Ai tempi della Repubblica, Ferdinando Imposimato fu magistrato, e in questa veste cercò di difenderla – conforme al giuramento – e di far luce sui tentativi di ucciderla, che allora non andarono – per il momento – a segno.
Non era fra i magistrati che io vedevo più spesso, quindi non mi aspettavo – un anno fa di questi tempi – la sua telefonata di adesione alla campagna che alcuni giovani colleghi, Luca Salici in testa, avevano lanciato in quei giorni per un riconoscimento pubblico del mio lavoro. Che però, a mia insaputa, egli aveva sempre seguito molto attentamente, soprattutto a proposito dei rapporti fra mafie, poteri pubblici e massoneria. Mi colpì l’accuratezza con cui citò, in questa e altre conversazioni, mie vecchissime inchieste sui viaggi di Falcone in America, sui depistaggi postumi tentai, e sulle reazioni inconsulte di alcuni poteri alle inchieste. Napoletano di provincia – casertano, mi sembra – e dunque signorile e acuto, forte testa e gran cuore; volle appoggiare la campagna, concretamente, e farmi ancora l’onore delle sue conversazioni.

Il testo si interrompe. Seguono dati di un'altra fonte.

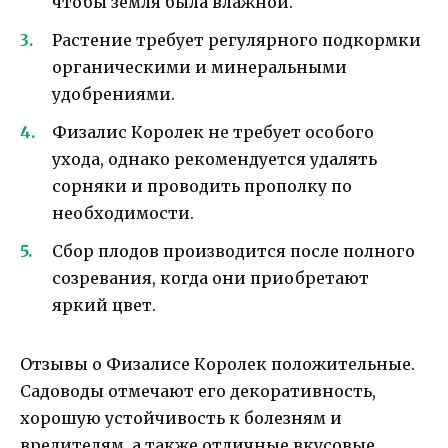
чтобы земля была влажной.
Растение требует регулярного подкормки
органическими и минеральными
удобрениями.
Физалис Королек не требует особого
ухода, однако рекомендуется удалять
сорняки и проводить прополку по
необходимости.
Сбор плодов производится после полного
созревания, когда они приобретают
яркий цвет.
Отзывы о Физалисе Королек положительные.
Садоводы отмечают его декоративность,
хорошую устойчивость к болезням и
вредителям, а также отличные вкусовые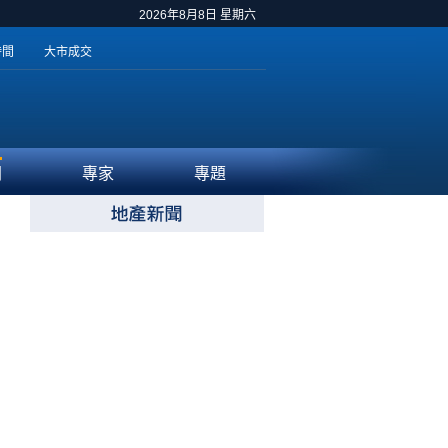
2026年8月8日 星期六
時間
大市成交
聞
專家
專題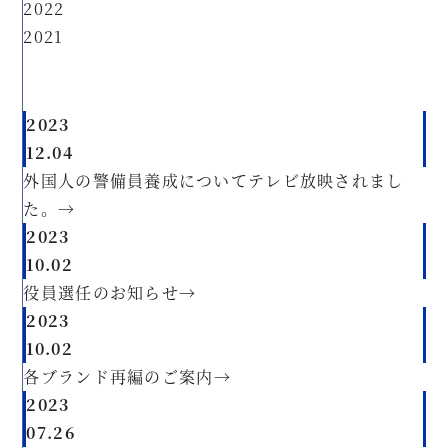
2022
2021
2023
12.04
外国人の警備員養成についてテレビ放映されまし
た。
→
2023
10.02
役員選任のお知らせ
→
2023
10.02
各ブランド再編のご案内
→
2023
07.26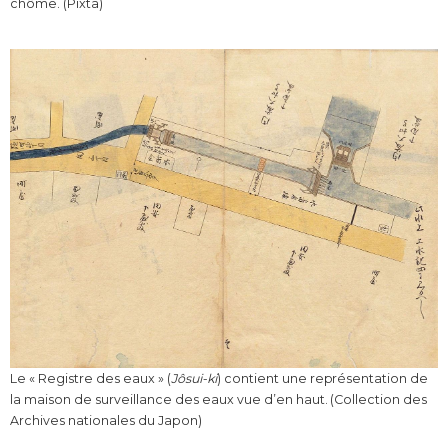
chôme. (Pixta)
Le « Registre des eaux » (
Jôsui-ki
) contient une représentation de
la maison de surveillance des eaux vue d’en haut. (Collection des
Archives nationales du Japon)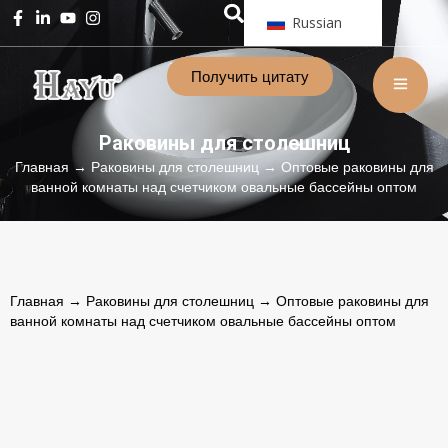
Russian
Получить цитату
Раковины для столешниц
Главная
→
Раковины для столешниц
→ Оптовые раковины для
ванной комнаты над счетчиком овальные бассейны оптом
Главная
→
Раковины для столешниц
→ Оптовые раковины для
ванной комнаты над счетчиком овальные бассейны оптом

Non eravamo vicini, politicamente; o forse sì, dal momento che per entrambi i valori fondanti – onore, impegno civile, servizio collettivo – erano quelli antichi, degli uomini del vecchio secolo e specialmente di sinistra.
Aveva perduto un fratello, assassinato dalla camorra. Dei suoi temi specifici, il più utile forse fu la sua trattazione del caso Moro, non riconosciuta dalle istituzioni ma incisa nell’opinione pubblica, sì da rendere senso comune la partecipazione straniera – di non amichevoli “alleati” – a quello che fu l’inizio della fine per la Repubblica democratica nata dalla Resistenza.
Ad essa, più che alla persona fisica di Imposimato, va, ricordando lui, il nostro acerbo rimpianto. L’uomo fu fortunato, di vita lunga e coraggiosa e utile, servitore di ideali che meritavano di essere serviti. Ma è la Repubblica che piangiamo, oggi che non c’è più neanche Imposimato.